The project will be carried out by Prof. Dr. Manuel A. Friese of the University Medical Center Hamburg-Eppendorf.
Several highly specialized types of bone marrow cells are present in the central nervous system (CNS). While many of these myeloic cells are very similar to each other, they greatly differ in their function in autoimmune inflammation of the CNS and their relevance is still unknown. This project aims to utilize new methods of high throughput sequencing to newly characterize myeloic cells during EAE in the mouse model and in MS in humans and thus clarify their role in the development of neuroinflammation.
The project will be headed by Prof. Dr. Marco Prinz at the Institute of Neuropathology, University Medical Center Freiburg.

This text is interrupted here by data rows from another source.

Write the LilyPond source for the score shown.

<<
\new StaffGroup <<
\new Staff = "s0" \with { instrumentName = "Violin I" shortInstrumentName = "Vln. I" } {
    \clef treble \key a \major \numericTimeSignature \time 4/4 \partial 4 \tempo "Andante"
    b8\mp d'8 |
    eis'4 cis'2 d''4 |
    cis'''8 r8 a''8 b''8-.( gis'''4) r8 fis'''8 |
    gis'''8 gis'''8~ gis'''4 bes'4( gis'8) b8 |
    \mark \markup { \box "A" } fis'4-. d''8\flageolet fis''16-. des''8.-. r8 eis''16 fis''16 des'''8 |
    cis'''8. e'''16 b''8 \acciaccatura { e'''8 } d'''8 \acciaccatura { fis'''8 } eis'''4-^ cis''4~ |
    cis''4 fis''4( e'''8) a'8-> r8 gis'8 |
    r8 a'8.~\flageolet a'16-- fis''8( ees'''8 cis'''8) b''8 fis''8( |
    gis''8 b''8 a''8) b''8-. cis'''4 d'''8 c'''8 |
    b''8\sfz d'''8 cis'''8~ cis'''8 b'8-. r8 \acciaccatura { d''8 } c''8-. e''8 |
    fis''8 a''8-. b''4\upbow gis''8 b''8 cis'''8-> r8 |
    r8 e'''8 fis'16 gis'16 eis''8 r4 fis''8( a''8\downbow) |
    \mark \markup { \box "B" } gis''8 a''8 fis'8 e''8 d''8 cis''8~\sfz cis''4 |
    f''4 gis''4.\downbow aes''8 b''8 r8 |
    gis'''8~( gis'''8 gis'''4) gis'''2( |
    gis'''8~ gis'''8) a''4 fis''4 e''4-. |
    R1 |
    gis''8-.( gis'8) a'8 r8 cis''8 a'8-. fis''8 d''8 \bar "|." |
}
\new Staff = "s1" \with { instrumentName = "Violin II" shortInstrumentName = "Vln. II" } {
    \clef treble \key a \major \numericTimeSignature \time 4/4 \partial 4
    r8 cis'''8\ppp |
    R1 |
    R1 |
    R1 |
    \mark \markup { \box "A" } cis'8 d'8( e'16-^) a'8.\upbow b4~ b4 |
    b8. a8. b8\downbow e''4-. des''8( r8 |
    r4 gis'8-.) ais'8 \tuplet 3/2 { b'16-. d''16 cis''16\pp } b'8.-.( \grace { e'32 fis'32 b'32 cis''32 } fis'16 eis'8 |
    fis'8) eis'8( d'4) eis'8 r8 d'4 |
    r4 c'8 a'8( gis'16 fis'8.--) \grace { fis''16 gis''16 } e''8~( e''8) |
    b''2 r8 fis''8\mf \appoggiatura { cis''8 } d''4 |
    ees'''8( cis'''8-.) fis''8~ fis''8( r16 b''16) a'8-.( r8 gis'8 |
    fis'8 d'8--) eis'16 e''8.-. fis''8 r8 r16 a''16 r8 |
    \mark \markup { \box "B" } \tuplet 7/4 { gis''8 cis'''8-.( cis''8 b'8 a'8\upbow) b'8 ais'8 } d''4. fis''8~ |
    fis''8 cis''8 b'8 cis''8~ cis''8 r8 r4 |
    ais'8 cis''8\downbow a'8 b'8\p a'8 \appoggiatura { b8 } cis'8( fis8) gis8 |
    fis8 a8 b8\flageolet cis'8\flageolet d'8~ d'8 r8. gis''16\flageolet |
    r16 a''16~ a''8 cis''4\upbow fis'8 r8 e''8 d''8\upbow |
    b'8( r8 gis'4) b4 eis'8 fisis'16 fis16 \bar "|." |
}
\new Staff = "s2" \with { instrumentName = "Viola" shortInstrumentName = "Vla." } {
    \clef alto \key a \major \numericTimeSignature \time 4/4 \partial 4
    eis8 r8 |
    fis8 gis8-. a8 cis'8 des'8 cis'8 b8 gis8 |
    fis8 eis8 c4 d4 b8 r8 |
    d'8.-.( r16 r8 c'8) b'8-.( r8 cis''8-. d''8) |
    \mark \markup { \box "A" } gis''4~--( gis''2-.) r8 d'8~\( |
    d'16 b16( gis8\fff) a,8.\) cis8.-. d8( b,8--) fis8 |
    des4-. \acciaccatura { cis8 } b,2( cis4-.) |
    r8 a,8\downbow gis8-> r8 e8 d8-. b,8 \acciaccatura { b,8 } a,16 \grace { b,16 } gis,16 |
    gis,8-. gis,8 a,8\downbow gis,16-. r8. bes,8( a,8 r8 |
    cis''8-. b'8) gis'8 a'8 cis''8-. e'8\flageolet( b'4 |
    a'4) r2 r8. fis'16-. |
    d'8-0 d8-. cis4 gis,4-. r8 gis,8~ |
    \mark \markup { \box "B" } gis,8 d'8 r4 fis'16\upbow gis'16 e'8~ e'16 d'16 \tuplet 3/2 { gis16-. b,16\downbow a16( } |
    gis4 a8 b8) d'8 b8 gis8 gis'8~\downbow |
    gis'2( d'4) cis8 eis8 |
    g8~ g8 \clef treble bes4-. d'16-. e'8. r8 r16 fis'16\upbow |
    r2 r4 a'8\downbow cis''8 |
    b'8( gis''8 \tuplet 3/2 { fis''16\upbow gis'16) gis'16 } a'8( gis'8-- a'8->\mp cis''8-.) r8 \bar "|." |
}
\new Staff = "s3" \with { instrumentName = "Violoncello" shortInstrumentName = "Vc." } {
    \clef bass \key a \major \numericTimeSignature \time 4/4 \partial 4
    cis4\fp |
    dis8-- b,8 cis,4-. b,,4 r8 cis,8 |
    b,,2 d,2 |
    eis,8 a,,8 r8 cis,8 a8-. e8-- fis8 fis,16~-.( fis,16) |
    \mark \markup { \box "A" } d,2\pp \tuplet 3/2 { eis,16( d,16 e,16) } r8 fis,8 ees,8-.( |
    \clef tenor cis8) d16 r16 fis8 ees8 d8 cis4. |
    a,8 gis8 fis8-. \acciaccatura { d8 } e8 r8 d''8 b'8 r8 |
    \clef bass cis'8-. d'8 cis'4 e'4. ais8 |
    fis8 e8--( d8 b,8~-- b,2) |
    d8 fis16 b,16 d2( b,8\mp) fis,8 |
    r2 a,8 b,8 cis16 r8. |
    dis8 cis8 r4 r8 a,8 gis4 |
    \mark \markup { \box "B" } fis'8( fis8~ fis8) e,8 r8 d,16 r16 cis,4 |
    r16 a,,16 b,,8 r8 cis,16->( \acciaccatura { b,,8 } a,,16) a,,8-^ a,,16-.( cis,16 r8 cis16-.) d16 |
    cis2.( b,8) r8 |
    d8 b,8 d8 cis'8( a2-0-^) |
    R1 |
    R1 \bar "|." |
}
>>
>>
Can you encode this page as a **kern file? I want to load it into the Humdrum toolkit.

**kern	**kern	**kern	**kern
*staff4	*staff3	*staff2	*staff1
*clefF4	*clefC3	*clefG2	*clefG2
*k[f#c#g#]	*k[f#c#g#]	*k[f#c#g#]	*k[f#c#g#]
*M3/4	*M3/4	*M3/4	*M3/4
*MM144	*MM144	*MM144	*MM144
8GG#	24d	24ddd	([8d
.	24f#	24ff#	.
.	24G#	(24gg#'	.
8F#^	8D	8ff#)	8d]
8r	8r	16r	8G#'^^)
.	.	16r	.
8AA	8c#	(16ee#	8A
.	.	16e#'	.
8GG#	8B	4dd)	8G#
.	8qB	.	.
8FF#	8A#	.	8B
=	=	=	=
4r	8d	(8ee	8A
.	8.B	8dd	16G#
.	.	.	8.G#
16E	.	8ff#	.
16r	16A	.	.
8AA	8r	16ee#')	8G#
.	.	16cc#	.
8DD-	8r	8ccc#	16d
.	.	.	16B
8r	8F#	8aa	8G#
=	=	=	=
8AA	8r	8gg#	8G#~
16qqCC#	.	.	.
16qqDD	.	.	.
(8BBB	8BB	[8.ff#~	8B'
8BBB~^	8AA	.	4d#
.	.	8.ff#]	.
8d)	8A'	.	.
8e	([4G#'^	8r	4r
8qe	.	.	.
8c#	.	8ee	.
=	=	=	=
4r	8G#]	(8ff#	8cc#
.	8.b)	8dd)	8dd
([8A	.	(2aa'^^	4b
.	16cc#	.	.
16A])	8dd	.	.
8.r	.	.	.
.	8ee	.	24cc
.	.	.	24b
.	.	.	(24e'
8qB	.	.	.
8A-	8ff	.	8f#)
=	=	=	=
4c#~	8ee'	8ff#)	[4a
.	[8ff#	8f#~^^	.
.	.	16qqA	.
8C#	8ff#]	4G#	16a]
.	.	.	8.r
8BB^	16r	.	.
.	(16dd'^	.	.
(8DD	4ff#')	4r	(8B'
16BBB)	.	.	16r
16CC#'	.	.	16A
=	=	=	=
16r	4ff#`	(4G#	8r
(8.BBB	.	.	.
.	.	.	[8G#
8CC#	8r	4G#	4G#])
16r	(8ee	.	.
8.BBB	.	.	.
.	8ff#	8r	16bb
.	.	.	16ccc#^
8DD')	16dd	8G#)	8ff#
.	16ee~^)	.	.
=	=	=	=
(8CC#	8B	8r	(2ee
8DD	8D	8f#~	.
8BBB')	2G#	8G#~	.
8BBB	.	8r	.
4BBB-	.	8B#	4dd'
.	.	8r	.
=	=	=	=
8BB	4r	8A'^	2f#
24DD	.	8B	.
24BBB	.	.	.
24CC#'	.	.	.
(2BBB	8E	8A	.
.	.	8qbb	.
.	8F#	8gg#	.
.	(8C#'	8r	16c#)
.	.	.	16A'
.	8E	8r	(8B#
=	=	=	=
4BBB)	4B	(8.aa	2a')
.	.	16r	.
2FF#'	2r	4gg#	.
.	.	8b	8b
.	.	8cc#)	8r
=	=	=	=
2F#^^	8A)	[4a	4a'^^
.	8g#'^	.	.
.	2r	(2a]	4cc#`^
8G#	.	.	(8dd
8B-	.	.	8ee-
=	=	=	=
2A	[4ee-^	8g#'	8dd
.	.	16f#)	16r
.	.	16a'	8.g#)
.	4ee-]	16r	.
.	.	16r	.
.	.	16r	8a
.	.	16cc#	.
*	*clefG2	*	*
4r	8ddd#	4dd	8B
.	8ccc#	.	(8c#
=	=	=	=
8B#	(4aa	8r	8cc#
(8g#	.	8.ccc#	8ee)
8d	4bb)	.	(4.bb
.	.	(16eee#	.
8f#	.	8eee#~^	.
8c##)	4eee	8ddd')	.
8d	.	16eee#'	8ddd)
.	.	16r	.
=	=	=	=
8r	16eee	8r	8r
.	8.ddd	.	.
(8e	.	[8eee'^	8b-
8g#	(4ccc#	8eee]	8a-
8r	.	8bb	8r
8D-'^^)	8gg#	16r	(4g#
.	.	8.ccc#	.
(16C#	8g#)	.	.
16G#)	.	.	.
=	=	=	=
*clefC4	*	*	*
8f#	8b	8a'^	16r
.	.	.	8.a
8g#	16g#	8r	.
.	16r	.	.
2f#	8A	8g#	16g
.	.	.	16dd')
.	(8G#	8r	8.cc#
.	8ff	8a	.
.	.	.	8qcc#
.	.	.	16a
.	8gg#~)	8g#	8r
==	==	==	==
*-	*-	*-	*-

In this project, improved preclinical assessment strategies for the most important parameters that determine the phenotype of a neuroinflammatory disorder will be developed: the severity of the disease symptoms, the localization of disease activity and the pattern of neuroglial damage. For this the group will utilize differentiated behavioral physiological test methods to more effectively determine the extent of neurological deficits. Furthermore, new approaches will be developed to measure the pathology of grey matter and cellular and molecular microscopy techniques will be used to monitor damage to nerve and glia cells in intact tissues. These approaches will help investigate the role of new disease-modulating genes and signal pathways which will be identified in the MS cohort study.
The project will be carried out by Prof. Dr. Martin Kerschensteiner (University of Munich) and PD Dr. Gurumoorthy Krishnamoorthy (Max Planck Institute of Biochemistry).
The consortium modelling will be headed by Prof. Dr. Martin Kerschensteiner (University of Munich ) and Prof. Dr. Alexander Flügel (University of Göttingen).